FAO is also planning some meaningful follow-up to monitor the Code's implementation. Measures are afoot to ensure that, as a first step, the Code is translated into as many languages as possible and widely disseminated, generating greater awareness among fisherfolks' organisations. This will also lead to international-level fishworker- NGO-government exchange programmes to learn about successful examples of responsible fisheries management and development.
But in the final analysis, what is the Code all about? Joyachen is history. Many others like him the world over, too, are dead - some sacrificing their lives for the cause. Who, then, will assess the implication of this first decades of international response to struggle and carry it forward?

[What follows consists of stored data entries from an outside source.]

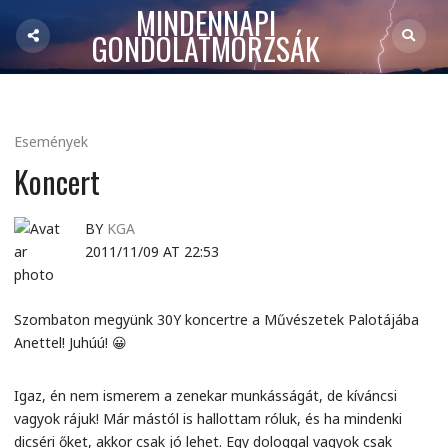
MINDENNAPI
GONDOLATMORZSÁK
Események
Koncert
BY
KGA
2011/11/09 AT 22:53
Szombaton megyünk 30Y koncertre a Művészetek Palotájába
Anettel! Juhúú! 😀
Igaz, én nem ismerem a zenekar munkásságát, de kíváncsi
vagyok rájuk! Már mástól is hallottam róluk, és ha mindenki
dicséri őket, akkor csak jó lehet. Egy dologgal vagyok csak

While the nation state is the custodian of the living resources within the exclusive economic zone (EEZ), its careful stewardship can only be undertaken by those who have a certain genuine 'connectedness' to the resource. Only smalIscale fishworkers like Joyachen qualify for this. They see the 'connectedness' between their future and that of the fish.
But they hardly need a code for their conduct. They have been responsible for generations, and they had demanded the code for protection against other stakeholders/ claimants to marine resource. in that sense, the Code is a good placard to be raised in the struggle for more responsible fishing, in which the mighty are accountable for their actions and the weak not ruined.
Moving towards responsible fisheries in the 21st century will depend largely on the manner in which coastal smallscale fishing communities and other fishworkers can push for a 'globalisation' of their concerns - dealing simultaneously with the global and the local.